Henry Wan, director of the Center for Influenza and Emerging Infectious Diseases at the University of Missouri, the study's principal investigator, said, "Our findings highlight the need for greater monitoring of SARS-CoV-2 in mouse populations for potential secondary zoonotic transmission to humans. It shows that it can play a role, and it is important that we continue to increase our knowledge so that we can protect both human and animal health."

Mice are commonly found in urban areas in the United States. For example, it is thought that there are about eight million wild rats in New York City alone. These wild rats have ample opportunities to interact with humans.


Two previous studies revealed that mice in Asia (Hong Kong) and Europe (Belgium) were exposed to SARS-CoV-2, but in both studies it was unknown which variant of SARS-CoV-2 these mice were exposed to.

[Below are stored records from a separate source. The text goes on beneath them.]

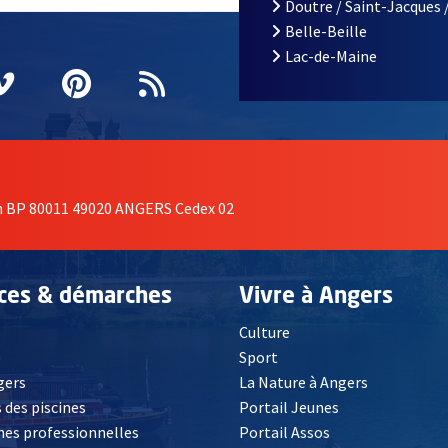
Doutre / Saint-Jacques 
Belle-Beille
Lac-de-Maine
nêtre
elle fenêtre
e nouvelle fenêtre
agram
vre une nouvelle fenêtre
Vimeo
, Ouvre une nouvelle fenêtre
Pinterest
, Ouvre une nouvelle fenêtre
Flux RSS
on BP 80011 49020 ANGERS Cedex 02
ices & démarches
Vivre à Angers
Culture
é
Sport
, Ouvre une nouvelle fenêtre
gers
La Nature à Angers
 des piscines
Portail Jeunes
es professionnelles
Portail Assos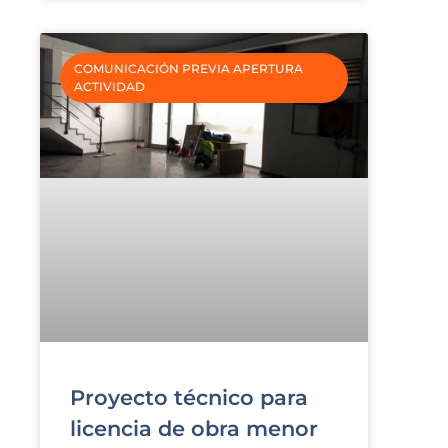
COMUNICACIÓN PREVIA APERTURA
ACTIVIDAD
Proyecto técnico para
licencia de obra menor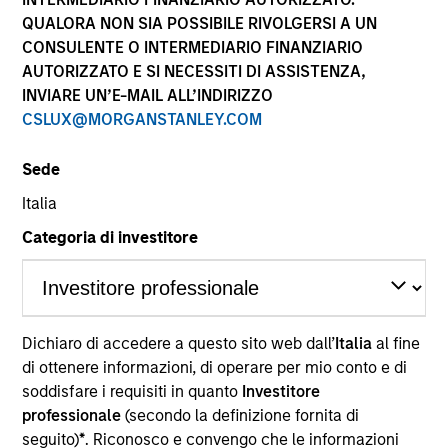
performance sono calcolati in base al valore del
QUALORA NON SIA POSSIBILE RIVOLGERSI A UN
patrimonio netto (NAV), al netto delle spese, e non
CONSULENTE O INTERMEDIARIO FINANZIARIO
comprendono le commissioni e gli oneri relativi
AUTORIZZATO E SI NECESSITI DI ASSISTENZA,
all’emissione e al rimborso delle quote. Tutti i dati relativi
alle performance e agli indici sono tratti da Morgan
INVIARE UN’E-MAIL ALL’INDIRIZZO
Stanley Investment Management.
CSLUX@MORGANSTANLEY.COM
Fare clic sul nome del Comparto per informazioni sui
Rendimenti nell’anno solare.
Sede
Italia
Categoria di investitore
*Devise de référence du fonds
Dichiaro di accedere a questo sito web dall’
Italia
al fine
Il presente materiale contiene informazioni relative ai
Comparti di Morgan Stanley Investment Funds, una
di ottenere informazioni, di operare per mio conto e di
società di investimento a capitale variabile di diritto
soddisfare i requisiti in quanto
Investitore
lussemburghese. (la “Società”) è registrata nel
professionale
(secondo la definizione fornita di
Granducato di Lussemburgo come organismo
seguito)
*
. Riconosco e convengo che le informazioni
d’investimento collettivo ai sensi della Parte 1 della Legge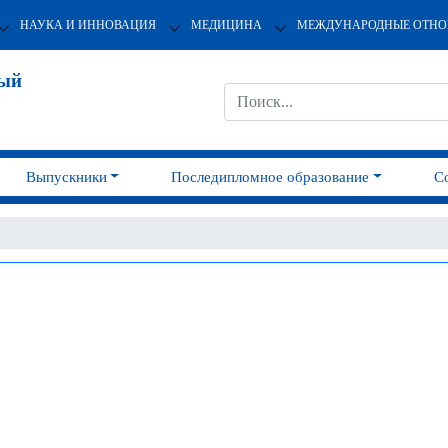
НАУКА И ИННОВАЦИЯ
МЕДИЦИНА
МЕЖДУНАРОДНЫЕ ОТН
ный
Выпускники
Последипломное образование
С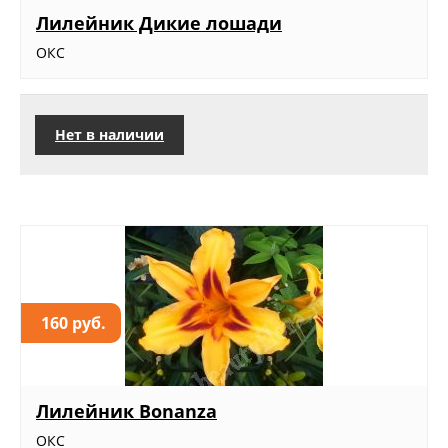
Лилейник Дикие лошади
ОКС
Нет в наличии
160 руб.
Лилейник Bonanza
ОКС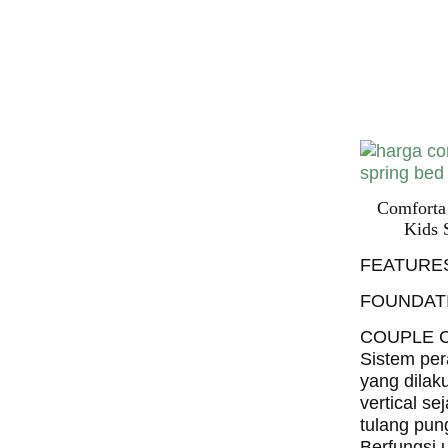
Harga C
Spring 
Harga Comf
Bed PALI
INDONESI
Comforta
Kids 
FEATURE
FOUNDAT
COUPLE 
Sistem per
yang dilak
vertical se
tulang pun
Berfungsi 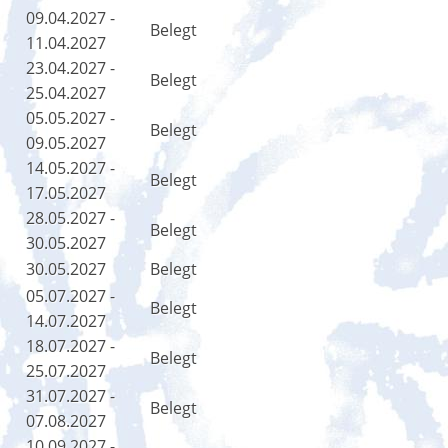
09.04.2027 -
Belegt
11.04.2027
23.04.2027 -
Belegt
25.04.2027
05.05.2027 -
Belegt
09.05.2027
14.05.2027 -
Belegt
17.05.2027
28.05.2027 -
Belegt
30.05.2027
30.05.2027
Belegt
05.07.2027 -
Belegt
14.07.2027
18.07.2027 -
Belegt
25.07.2027
31.07.2027 -
Belegt
07.08.2027
10.09.2027 -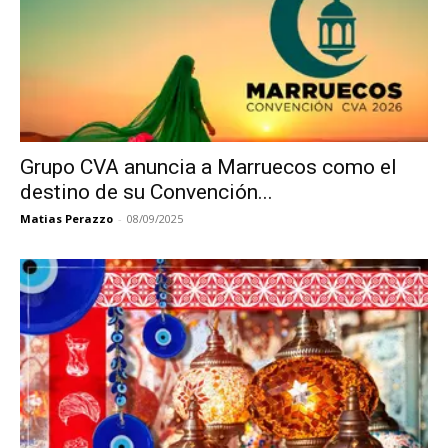
Grupo CVA anuncia a Marruecos como el
destino de su Convención...
Matias Perazzo
-
08/09/2025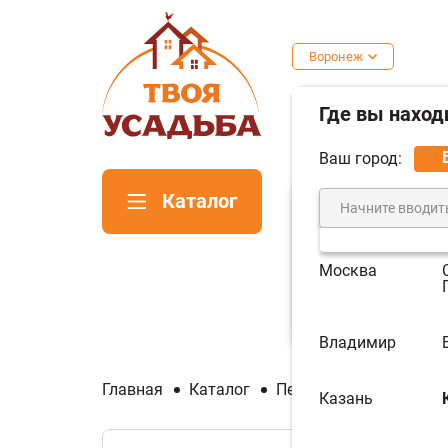
Воронеж
Где вы наход
Ваш город:
Каталог
Москва
Печи для
Пе
бани
ка
Владимир
Главная
Каталог
Печи для бани
Печи
Казань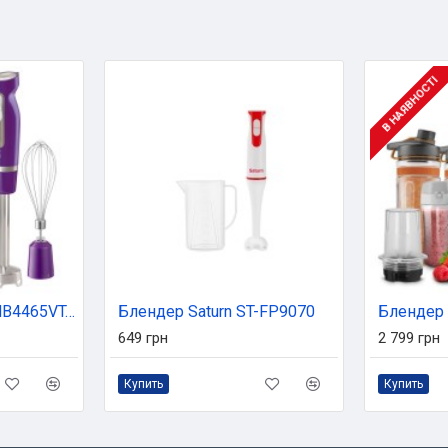
В НАЯВНОСТІ
Блендер Sencor SHB4465VT-EUE3
Блендер Saturn ST-FP9070
Блендер 
649 грн
2 799 грн
Купить
Купить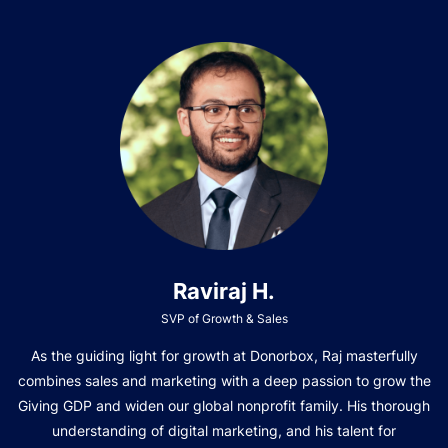
Raviraj H.
SVP of Growth & Sales
As the guiding light for growth at Donorbox, Raj masterfully
combines sales and marketing with a deep passion to grow the
Giving GDP and widen our global nonprofit family. His thorough
understanding of digital marketing, and his talent for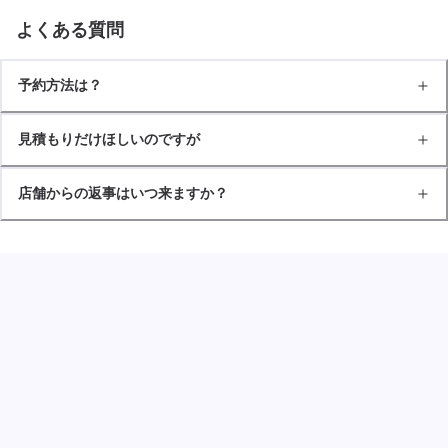
よくある質問
予約方法は？
見積もりだけほしいのですが
店舗からの返事はいつ来ますか？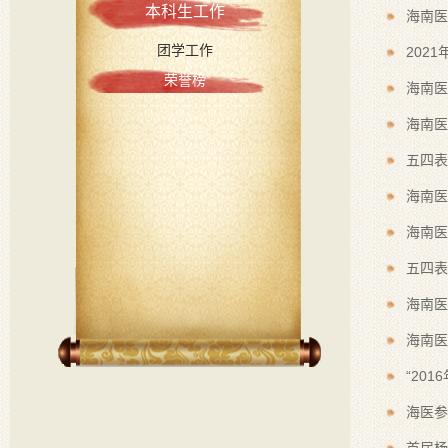
本科生工作
海南医
团学工作
202
荣誉榜
海南医
海南医
五四表
海南医
海南医
五四表
海南医
海南医
“20
海医参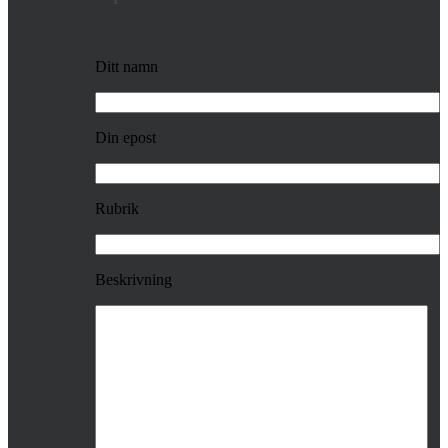
Ditt namn
Din epost
Rubrik
Beskrivning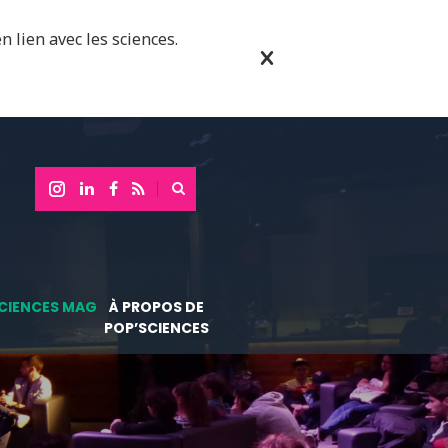
n lien avec les sciences.
CIENCES MAG
À PROPOS DE
POP’SCIENCES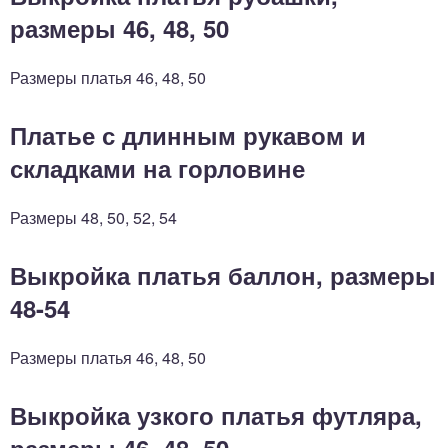
размеры 46, 48, 50
Размеры платья 46, 48, 50
Платье с длинным рукавом и
складками на горловине
Размеры 48, 50, 52, 54
Выкройка платья баллон, размеры
48-54
Размеры платья 46, 48, 50
Выкройка узкого платья футляра,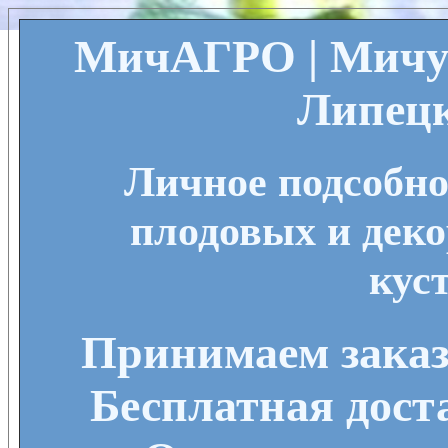
МичАГРО | Мичу
Липецк
Личное подсобно
плодовых и деко
кус
Принимаем заказы
Бесплатная дост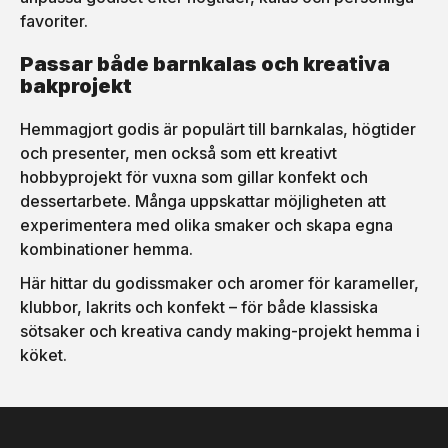
favoriter.
Passar både barnkalas och kreativa
bakprojekt
Hemmagjort godis är populärt till barnkalas, högtider
och presenter, men också som ett kreativt
hobbyprojekt för vuxna som gillar konfekt och
dessertarbete. Många uppskattar möjligheten att
experimentera med olika smaker och skapa egna
kombinationer hemma.
Här hittar du godissmaker och aromer för karameller,
klubbor, lakrits och konfekt – för både klassiska
sötsaker och kreativa candy making-projekt hemma i
köket.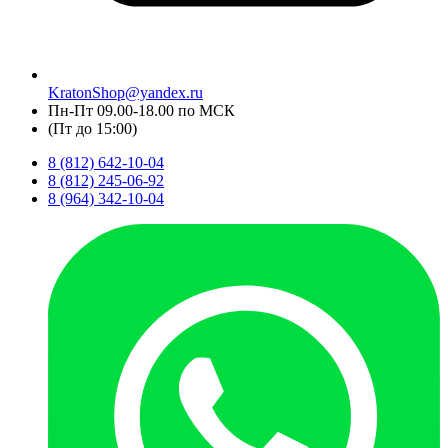
KratonShop@yandex.ru
Пн-Пт 09.00-18.00 по МСК
(Пт до 15:00)
8 (812) 642-10-04
8 (812) 245-06-92
8 (964) 342-10-04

In the new study, the researchers focused on determining whether and if so, which SARS-CoV-2 variants were infected by the human SARS-CoV-2 virus infecting mouse populations in urban areas of the United States, particularly New York City. The researchers also sought to determine whether variants of SARS-CoV-2 in NYC could cause infection in mice.

Tom DeLiberto, co-author of the study, reported that in the fall of 2021 they sampled rats by catching them in sewer systems and some park areas in the state. The biologists collected and processed samples from 79 mice for virological studies and genomic sequencing. The researchers found that mice were exposed to SARS-CoV-2, with a possible link to viruses in humans in the early stages of the COVID-19 outbreak. A new type of coronavirus was detected in 13 (16.5 percent) of 79 mice.


In the new study, researchers injected the human Alpha, Delta, and Omicron SARS-CoV-2 variants into wild mice to see if they became sick. They showed that these variants can cause infections of the upper and lower respiratory tract in mice. Susceptibility to infection varied according to variant type.